Now run the test, which is as simple as:

./gradlew test

Deploy on Confluent Cloud

Run your app with Confluent Cloud

1

Instead of running a local Kafka cluster, you may use Confluent Cloud, a fully managed Apache Kafka service.

  1. Sign up for Confluent Cloud, a fully managed Apache Kafka service.

  2. After you log in to Confluent Cloud Console, click Environments in the lefthand navigation, click on Add cloud environment, and name the environment learn-kafka. Using a new environment keeps your learning resources separate from your other Confluent Cloud resources.

  3. From the Billing & payment section in the menu, apply the promo code CC100KTS to receive an additional $100 free usage on Confluent Cloud (details). To avoid having to enter a credit card, add an additional promo code CONFLUENTDEV1. With this promo code, you will not have to enter a credit card for 30 days or until your credits run out.

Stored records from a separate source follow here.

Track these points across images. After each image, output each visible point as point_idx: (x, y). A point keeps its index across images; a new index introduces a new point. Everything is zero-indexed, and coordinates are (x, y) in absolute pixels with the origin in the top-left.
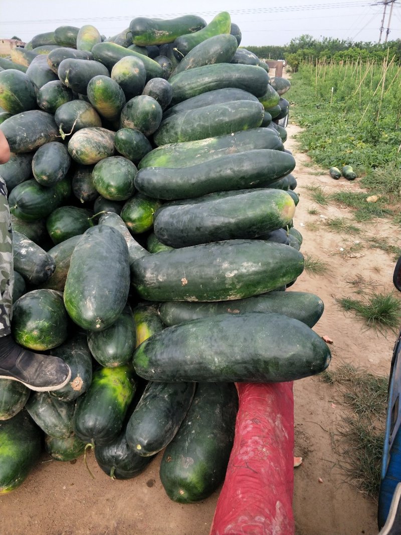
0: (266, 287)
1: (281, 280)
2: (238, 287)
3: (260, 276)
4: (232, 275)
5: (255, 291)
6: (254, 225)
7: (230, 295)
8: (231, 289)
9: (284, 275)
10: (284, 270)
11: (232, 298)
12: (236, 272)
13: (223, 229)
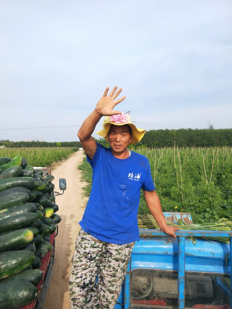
0: (18, 269)
1: (24, 265)
2: (6, 271)
3: (15, 265)
4: (3, 267)
5: (14, 272)
6: (15, 244)
7: (3, 276)
8: (3, 273)
9: (25, 263)
10: (25, 261)
11: (4, 277)
12: (5, 265)
13: (2, 248)
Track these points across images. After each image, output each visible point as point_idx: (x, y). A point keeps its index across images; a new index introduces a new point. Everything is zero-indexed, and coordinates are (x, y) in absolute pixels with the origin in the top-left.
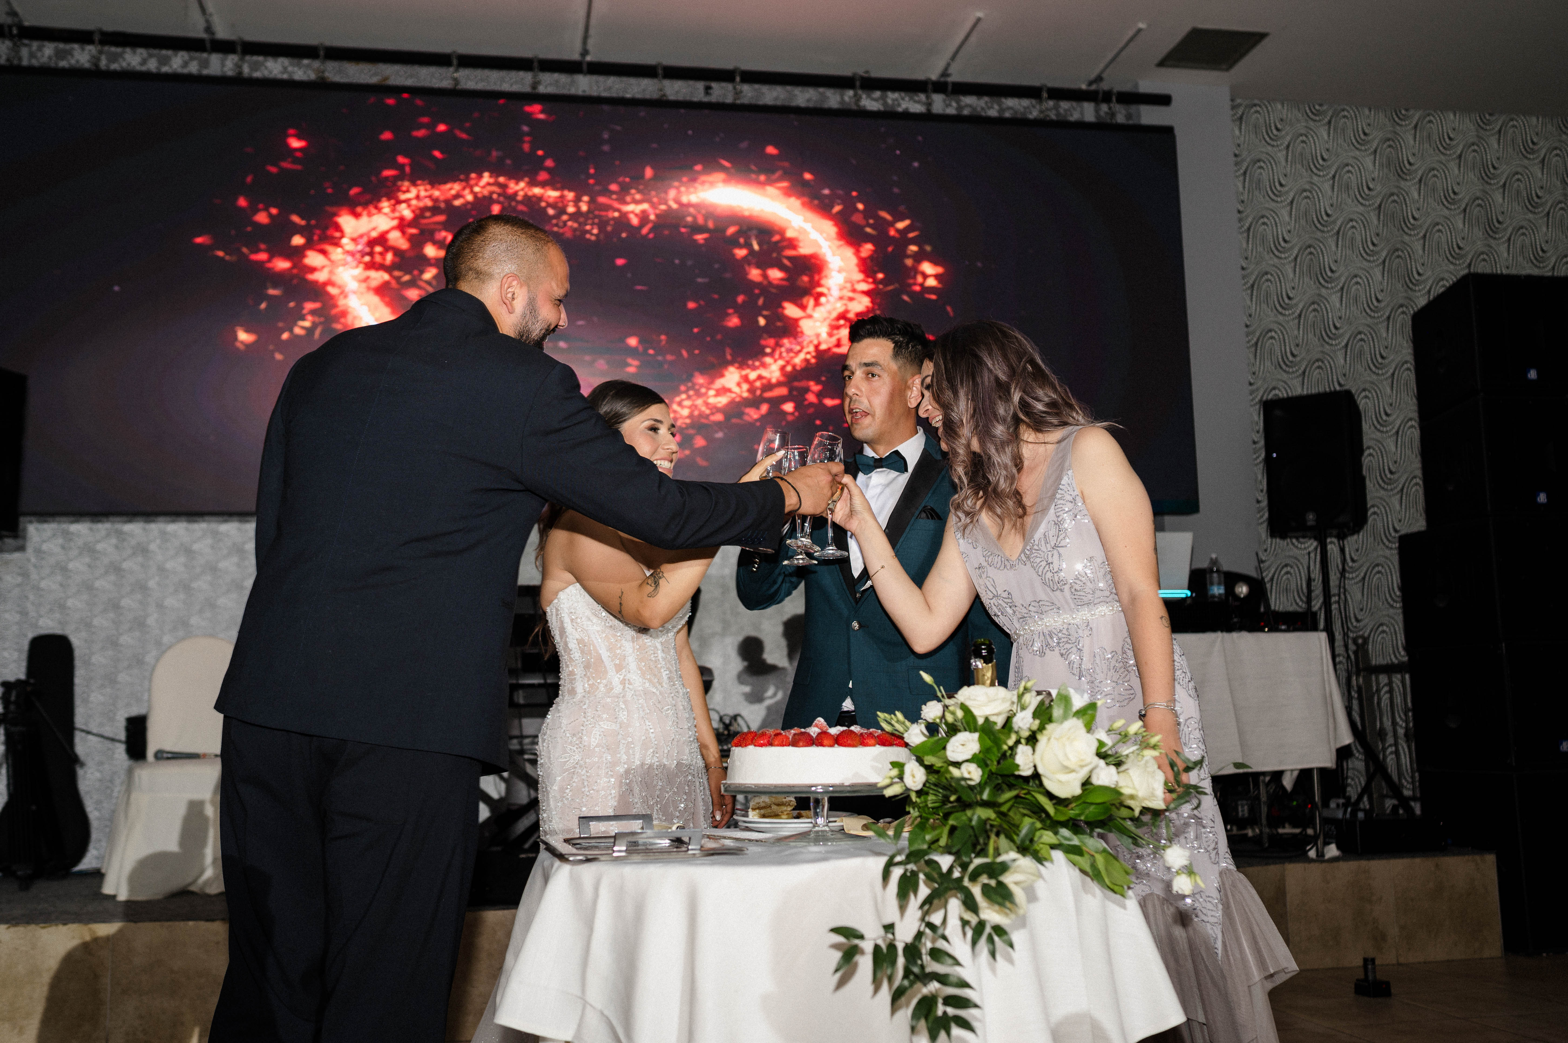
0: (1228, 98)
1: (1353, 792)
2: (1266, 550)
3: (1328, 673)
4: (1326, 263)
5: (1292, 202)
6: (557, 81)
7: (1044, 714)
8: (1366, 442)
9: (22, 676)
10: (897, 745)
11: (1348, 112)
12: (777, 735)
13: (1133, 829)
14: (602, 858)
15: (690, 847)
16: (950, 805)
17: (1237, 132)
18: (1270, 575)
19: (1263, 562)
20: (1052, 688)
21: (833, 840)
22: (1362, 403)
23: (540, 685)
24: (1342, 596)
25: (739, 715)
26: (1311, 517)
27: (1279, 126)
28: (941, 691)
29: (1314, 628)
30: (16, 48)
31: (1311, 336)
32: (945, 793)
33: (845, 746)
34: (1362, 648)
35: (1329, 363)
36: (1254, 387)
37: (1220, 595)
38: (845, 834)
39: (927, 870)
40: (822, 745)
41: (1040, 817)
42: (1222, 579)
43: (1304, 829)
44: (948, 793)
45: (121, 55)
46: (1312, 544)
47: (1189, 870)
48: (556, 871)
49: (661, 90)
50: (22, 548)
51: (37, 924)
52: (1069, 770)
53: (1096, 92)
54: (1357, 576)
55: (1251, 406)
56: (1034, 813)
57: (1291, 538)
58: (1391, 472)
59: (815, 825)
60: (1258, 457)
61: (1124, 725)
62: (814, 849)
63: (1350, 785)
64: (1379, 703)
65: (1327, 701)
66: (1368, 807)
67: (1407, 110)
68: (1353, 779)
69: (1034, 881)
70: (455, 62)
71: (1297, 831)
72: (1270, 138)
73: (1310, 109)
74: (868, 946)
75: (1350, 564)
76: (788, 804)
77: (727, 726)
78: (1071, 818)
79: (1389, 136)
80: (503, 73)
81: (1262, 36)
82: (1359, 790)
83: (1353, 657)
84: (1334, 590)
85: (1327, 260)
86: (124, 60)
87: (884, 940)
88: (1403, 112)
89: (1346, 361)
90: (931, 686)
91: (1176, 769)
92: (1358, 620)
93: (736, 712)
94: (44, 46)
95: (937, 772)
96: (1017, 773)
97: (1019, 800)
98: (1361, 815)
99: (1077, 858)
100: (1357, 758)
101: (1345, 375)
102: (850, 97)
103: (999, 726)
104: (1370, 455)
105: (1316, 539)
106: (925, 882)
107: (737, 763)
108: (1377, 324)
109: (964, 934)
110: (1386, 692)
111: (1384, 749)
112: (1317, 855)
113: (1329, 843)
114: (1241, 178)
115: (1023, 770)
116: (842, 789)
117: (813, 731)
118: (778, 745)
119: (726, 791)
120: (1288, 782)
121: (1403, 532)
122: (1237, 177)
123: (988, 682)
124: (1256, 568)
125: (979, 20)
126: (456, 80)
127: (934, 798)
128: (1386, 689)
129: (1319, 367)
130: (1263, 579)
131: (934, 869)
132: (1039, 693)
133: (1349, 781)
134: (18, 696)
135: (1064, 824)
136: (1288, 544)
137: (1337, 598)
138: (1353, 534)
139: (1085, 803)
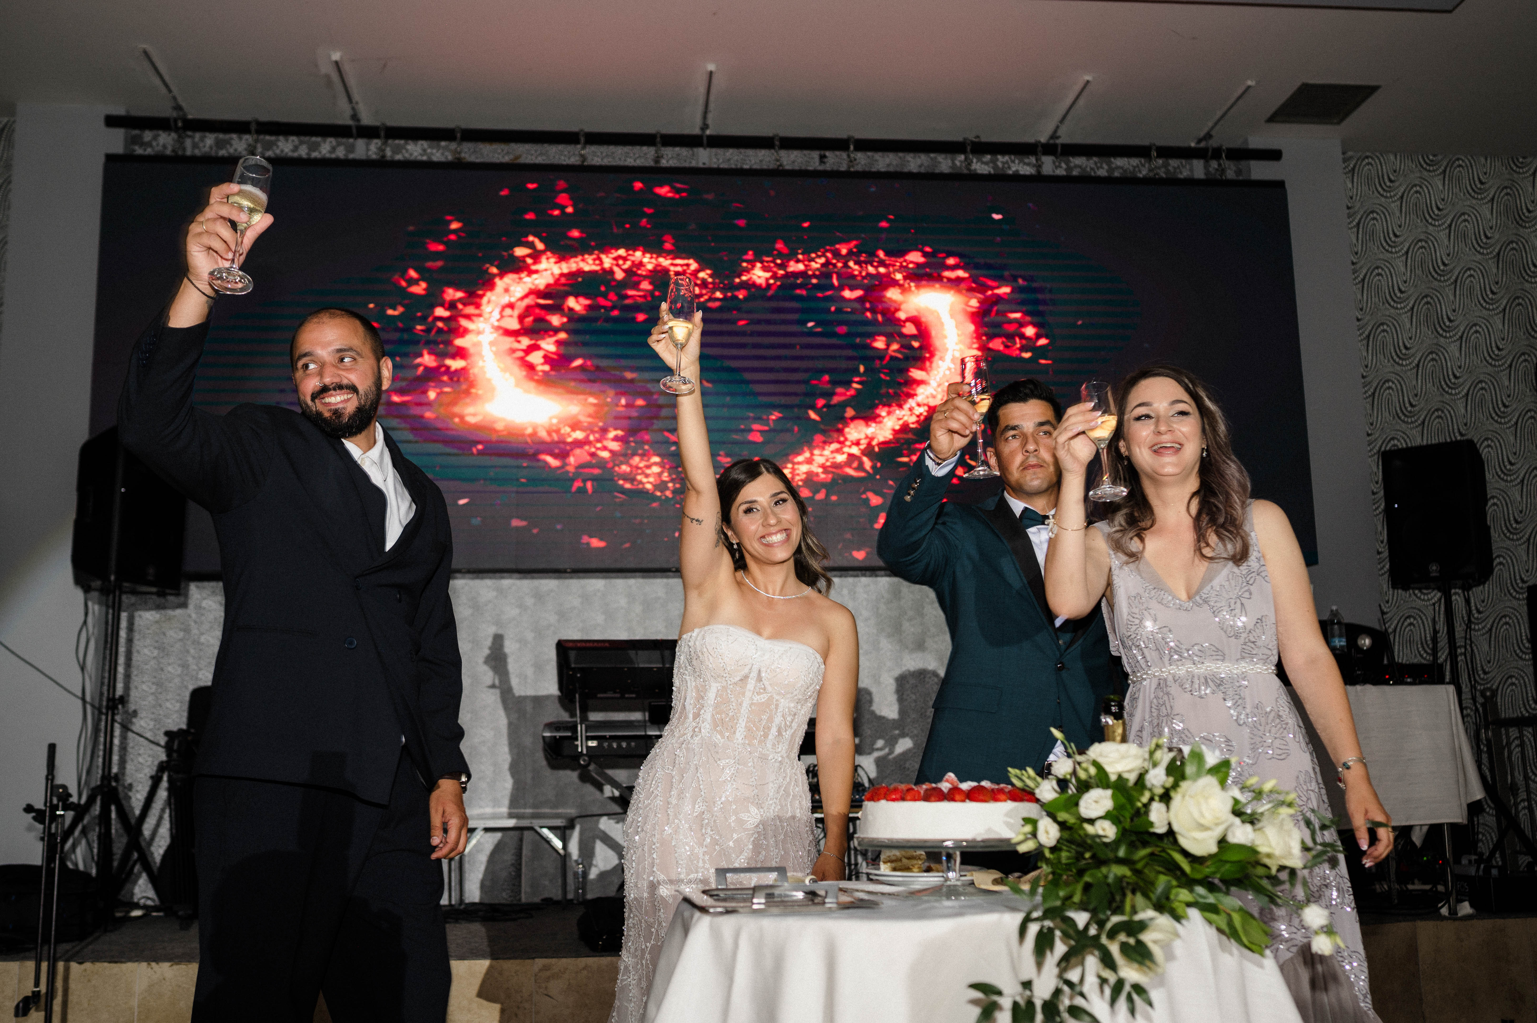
0: (1340, 151)
1: (1484, 848)
2: (1387, 602)
3: (1457, 725)
4: (1444, 313)
5: (1407, 253)
6: (679, 155)
7: (1176, 771)
8: (1490, 492)
9: (184, 726)
10: (1029, 800)
11: (1463, 161)
12: (909, 790)
13: (1269, 887)
14: (741, 910)
15: (827, 901)
16: (1084, 862)
17: (1350, 185)
18: (1393, 627)
19: (1387, 613)
21: (965, 895)
22: (1484, 452)
24: (1468, 647)
26: (1434, 568)
27: (1392, 178)
29: (1441, 681)
30: (181, 140)
31: (1430, 385)
32: (1078, 849)
33: (977, 801)
34: (1490, 700)
35: (1449, 412)
36: (1372, 438)
37: (1341, 646)
38: (976, 888)
39: (1064, 927)
40: (955, 800)
41: (1175, 874)
42: (1344, 631)
43: (1435, 886)
44: (1081, 849)
45: (276, 143)
46: (1436, 595)
47: (1329, 930)
48: (696, 922)
49: (778, 160)
50: (184, 605)
52: (1203, 828)
53: (1206, 150)
54: (1483, 628)
55: (1370, 457)
56: (1169, 870)
57: (1413, 589)
58: (1517, 522)
59: (947, 879)
60: (1377, 509)
62: (947, 903)
63: (1482, 840)
64: (1510, 757)
65: (1456, 754)
66: (1500, 863)
67: (1524, 158)
68: (1484, 835)
69: (1172, 940)
70: (582, 139)
71: (1428, 887)
72: (1384, 190)
73: (1424, 160)
74: (1006, 1002)
75: (1476, 615)
76: (918, 858)
78: (1206, 876)
79: (1506, 183)
80: (627, 149)
81: (1373, 89)
82: (1491, 846)
83: (1481, 709)
84: (1460, 642)
85: (1445, 309)
86: (278, 147)
87: (1022, 997)
88: (1521, 159)
89: (1466, 410)
91: (1311, 827)
92: (1485, 673)
94: (205, 137)
95: (1070, 828)
96: (1151, 830)
97: (1155, 857)
98: (1495, 872)
99: (1213, 916)
100: (1488, 813)
101: (1466, 425)
102: (961, 162)
103: (1131, 783)
104: (1495, 504)
105: (1439, 590)
106: (1062, 940)
107: (868, 816)
108: (1498, 372)
109: (1102, 992)
110: (1517, 746)
111: (1516, 805)
112: (1449, 914)
113: (1462, 901)
114: (1355, 230)
115: (1158, 828)
116: (974, 844)
117: (945, 786)
118: (910, 800)
119: (858, 843)
120: (1417, 838)
121: (1530, 583)
122: (1351, 229)
123: (1118, 738)
124: (1379, 620)
125: (1087, 83)
126: (583, 156)
127: (1067, 854)
128: (1517, 742)
129: (1439, 417)
130: (1386, 630)
131: (1070, 926)
132: (1170, 750)
133: (1480, 836)
134: (180, 745)
135: (1200, 882)
136: (1410, 595)
137: (1463, 650)
138: (1478, 585)
139: (1221, 861)
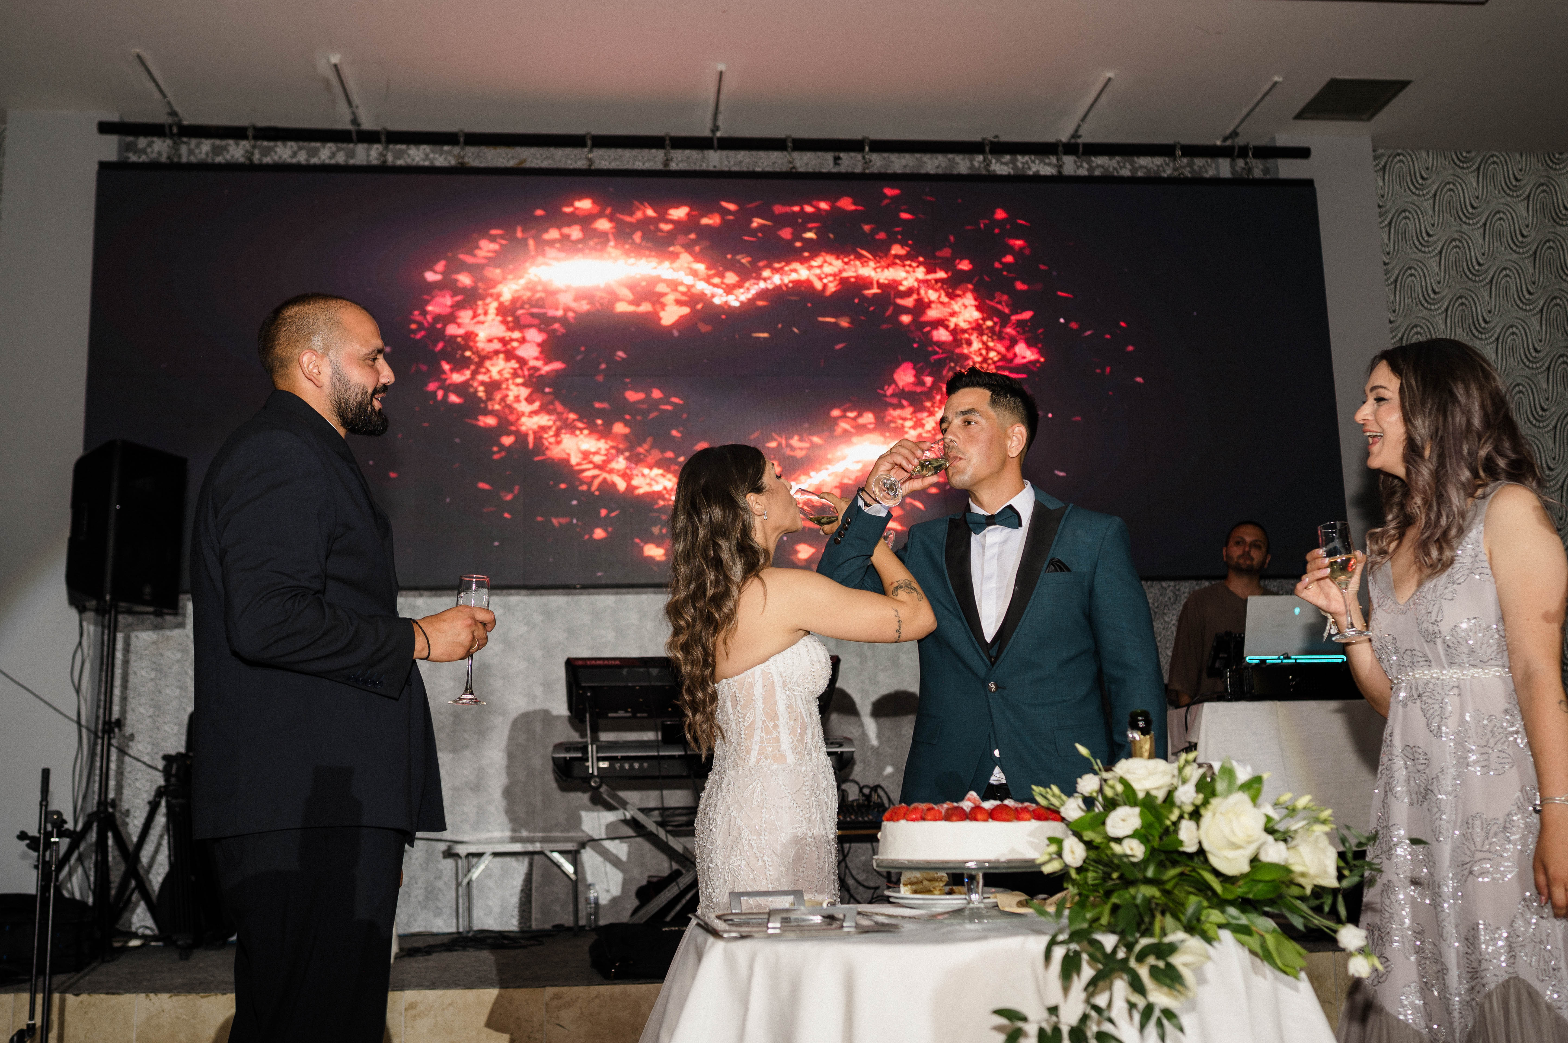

  4. Click on LEARN and follow the instructions to launch a Kafka cluster and enable Schema Registry.

Confluent Cloud

Next, from the Confluent Cloud Console, click on Clients to get the cluster-specific configurations, e.g., Kafka cluster bootstrap servers and credentials, Confluent Cloud Schema Registry and credentials, etc., and set the appropriate parameters in your client application. In the case of this tutorial, add the following properties to the client application’s input properties file, substituting all curly braces with your Confluent Cloud values.

# Required connection configs for Kafka producer, consumer, and admin
bootstrap.servers={{ BROKER_ENDPOINT }}
security.protocol=SASL_SSL
sasl.jaas.config=org.apache.kafka.common.security.plain.PlainLoginModule required username='{{ CLUSTER_API_KEY }}' password='{{ CLUSTER_API_SECRET }}';
sasl.mechanism=PLAIN
# Required for correctness in Apache Kafka clients prior to 2.6
client.dns.lookup=use_all_dns_ips

# Best practice for Kafka producer to prevent data loss
acks=all

# Required connection configs for Confluent Cloud Schema Registry
schema.registry.url=https://{{ SR_ENDPOINT }}
basic.auth.credentials.source=USER_INFO
schema.registry.basic.auth.user.info={{ SR_API_KEY }}:{{ SR_API_SECRET }}

Now you’re all set to run your streaming application locally, backed by a Kafka cluster fully managed by Confluent Cloud.